Prof. Dr. Rainer Völker: Zum Liefer­ketten­sorgfalts­pflichten­gesetz ist anzu­merken, dass deutsche Unter­nehmen darauf schon recht gut vor­berei­tet waren. Auch die Not­wendig­keit hier ini­tiativ zu werden, wird bei vielen Unter­nehmen gesehen. Aber wie vorhin schon ange­merkt: Bei solchen Rege­lungen kommt es zentral auf die Aus­gestal­tung an. Es gilt, früh­zeitig mit Wirt­schafts­verbänden zu sprechen, zu erkennen wie man Gesetze prakti­kabel aus­gestal­ten kann und wie mög­lichst un­nötige Büro­kratie vermie­den wird. Wie einige Bei­spiele zeigen, werden solche an und für sich ein­fachen Grund­sätze nicht immer beachtet.

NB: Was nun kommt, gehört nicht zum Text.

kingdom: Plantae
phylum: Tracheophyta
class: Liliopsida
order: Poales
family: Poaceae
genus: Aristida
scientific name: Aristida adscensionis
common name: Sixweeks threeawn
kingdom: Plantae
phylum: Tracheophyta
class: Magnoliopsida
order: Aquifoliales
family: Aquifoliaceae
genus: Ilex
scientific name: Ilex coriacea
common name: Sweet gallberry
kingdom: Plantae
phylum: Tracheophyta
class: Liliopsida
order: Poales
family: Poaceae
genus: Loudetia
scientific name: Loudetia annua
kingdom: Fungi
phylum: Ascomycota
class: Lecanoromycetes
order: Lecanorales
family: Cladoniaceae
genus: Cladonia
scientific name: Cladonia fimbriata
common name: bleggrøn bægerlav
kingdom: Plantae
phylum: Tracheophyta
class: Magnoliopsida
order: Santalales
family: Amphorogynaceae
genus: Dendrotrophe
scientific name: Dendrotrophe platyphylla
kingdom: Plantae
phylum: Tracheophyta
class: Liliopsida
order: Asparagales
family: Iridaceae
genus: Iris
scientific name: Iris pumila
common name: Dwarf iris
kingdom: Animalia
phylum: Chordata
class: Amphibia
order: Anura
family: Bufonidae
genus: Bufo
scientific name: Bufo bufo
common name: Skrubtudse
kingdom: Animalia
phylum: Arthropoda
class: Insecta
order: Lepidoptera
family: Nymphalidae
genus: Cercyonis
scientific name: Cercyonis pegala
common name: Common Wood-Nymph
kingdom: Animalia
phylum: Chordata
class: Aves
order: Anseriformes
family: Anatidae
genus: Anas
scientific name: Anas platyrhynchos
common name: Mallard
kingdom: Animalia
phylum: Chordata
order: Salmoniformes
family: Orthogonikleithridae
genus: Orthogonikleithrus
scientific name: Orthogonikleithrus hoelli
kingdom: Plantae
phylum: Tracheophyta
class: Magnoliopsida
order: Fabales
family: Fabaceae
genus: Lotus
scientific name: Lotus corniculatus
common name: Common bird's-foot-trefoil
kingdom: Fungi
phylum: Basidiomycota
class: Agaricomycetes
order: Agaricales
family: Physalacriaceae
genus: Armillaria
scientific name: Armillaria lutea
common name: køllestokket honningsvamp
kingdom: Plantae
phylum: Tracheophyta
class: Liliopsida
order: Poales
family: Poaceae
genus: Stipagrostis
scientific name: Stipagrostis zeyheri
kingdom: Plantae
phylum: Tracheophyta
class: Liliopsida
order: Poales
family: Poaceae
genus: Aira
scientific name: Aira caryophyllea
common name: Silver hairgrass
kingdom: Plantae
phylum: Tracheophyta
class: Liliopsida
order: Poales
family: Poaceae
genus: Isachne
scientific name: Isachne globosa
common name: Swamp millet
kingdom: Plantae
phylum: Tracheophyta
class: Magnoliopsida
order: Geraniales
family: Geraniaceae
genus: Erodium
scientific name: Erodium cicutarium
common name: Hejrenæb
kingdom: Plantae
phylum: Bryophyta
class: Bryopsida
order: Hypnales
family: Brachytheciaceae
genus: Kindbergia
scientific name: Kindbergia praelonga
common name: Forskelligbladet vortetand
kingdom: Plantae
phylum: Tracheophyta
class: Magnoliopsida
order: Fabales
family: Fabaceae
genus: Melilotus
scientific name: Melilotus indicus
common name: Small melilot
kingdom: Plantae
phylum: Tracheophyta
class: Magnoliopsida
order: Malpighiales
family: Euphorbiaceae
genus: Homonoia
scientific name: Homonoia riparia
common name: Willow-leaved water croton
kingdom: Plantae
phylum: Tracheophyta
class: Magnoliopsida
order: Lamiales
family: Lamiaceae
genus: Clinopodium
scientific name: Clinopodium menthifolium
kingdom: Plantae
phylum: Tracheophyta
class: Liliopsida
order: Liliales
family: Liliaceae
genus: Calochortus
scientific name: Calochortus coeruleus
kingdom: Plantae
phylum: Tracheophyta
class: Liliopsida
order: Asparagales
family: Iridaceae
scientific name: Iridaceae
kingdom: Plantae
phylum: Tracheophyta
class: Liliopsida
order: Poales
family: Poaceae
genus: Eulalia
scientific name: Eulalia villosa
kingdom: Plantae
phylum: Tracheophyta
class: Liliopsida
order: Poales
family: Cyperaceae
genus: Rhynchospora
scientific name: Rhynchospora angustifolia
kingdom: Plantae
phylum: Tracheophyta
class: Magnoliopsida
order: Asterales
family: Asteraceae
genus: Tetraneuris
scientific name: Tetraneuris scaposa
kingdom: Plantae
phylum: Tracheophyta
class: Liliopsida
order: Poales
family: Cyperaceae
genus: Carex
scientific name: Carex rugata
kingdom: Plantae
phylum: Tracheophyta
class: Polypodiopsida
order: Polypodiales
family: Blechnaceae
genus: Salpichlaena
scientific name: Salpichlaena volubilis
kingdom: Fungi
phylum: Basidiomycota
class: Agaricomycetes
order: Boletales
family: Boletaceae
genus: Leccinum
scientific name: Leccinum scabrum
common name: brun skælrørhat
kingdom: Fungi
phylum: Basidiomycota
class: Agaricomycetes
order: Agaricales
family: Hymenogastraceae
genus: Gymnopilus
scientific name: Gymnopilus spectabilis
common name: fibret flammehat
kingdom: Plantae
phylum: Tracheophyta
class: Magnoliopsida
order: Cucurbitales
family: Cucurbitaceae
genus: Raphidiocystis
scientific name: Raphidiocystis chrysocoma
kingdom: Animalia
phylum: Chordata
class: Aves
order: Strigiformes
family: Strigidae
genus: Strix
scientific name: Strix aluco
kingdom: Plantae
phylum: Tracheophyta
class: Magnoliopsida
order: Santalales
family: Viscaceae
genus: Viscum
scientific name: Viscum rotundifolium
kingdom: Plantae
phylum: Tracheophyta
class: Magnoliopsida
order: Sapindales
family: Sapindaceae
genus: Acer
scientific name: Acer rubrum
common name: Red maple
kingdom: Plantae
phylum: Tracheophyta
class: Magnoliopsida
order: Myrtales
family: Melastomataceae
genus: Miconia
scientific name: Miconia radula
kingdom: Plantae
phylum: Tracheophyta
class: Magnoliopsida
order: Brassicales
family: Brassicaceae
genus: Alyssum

Sie zeigen in dem von Ihnen heraus­gege­benen Band auch Bei­spiele aus der moder­nen Manage­ment­ausbildung, die auf soziale, öko­logische und gesell­schaftlich-ethische Aspekte aus­gerichtet sind. Ist das gemessen an der wirt­schaft­lichen Praxis mit ihrem harten Kosten­wett­bewerb nicht Augen­wischerei aus dem Elfenbeinturm?

Prof. Dr. Rainer Völker: Sicherlich gibt es bei der Außen­dar­stel­lung von Unter­nehmen noch zu viel Green­washing. Nach unseren Erfah­run­gen gilt es aber zwei Dinge fest­zu­halten: Zum einen gibt es eine stetig steigende und vor allem ehr­liche Nach­frage von Unter­nehmens­seite nach einer Aus- und Weiter­bildung im Bereich Nach­haltig­keits­management. Circular Design Economy oder nach­hal­tiges Inno­vations­management sind ent­sprechende Schlagworte. Aufgrund eines wach­senden Drucks seitens der Gesell­schaft und letzt­lich auch von den Aktien­märkten, kann sich eine moderne Unter­nehmens­führung dem nicht ver­schließen. Zum anderen gibt es immer mehr Geschäfts­führer und Eigen­tümer, die sich in einer globalen Ver­antwor­tung und/oder in einer Ver­ant­wor­tung gegen­über nach­fol­genden Gene­ratio­nen sehen. Manche Eigen­tümer wollen ihr Unter­nehmen als klima­neutra­les und „global gerechtes“ Unter­nehmen an ihre Nach­folger übergeben. Viele Manager und Unter­nehmer nehmen ihre Verant­wortung ernst – am Ende sind sie es, die diese Themen im täg­lichen Wirt­schaf­ten nach vorne bringen. Aber es kommt eben auch auf gute und klug konzi­pierte Rahmen­bedin­gungen, den Kontext, an. Dieses Spannungs­verhält­nis beleuchtet das Buch auch.

Welchen konkreten Beitrag leisten Hochschulen und warum ist das Thema globale Verantwortung in der Managementausbildung so wichtig?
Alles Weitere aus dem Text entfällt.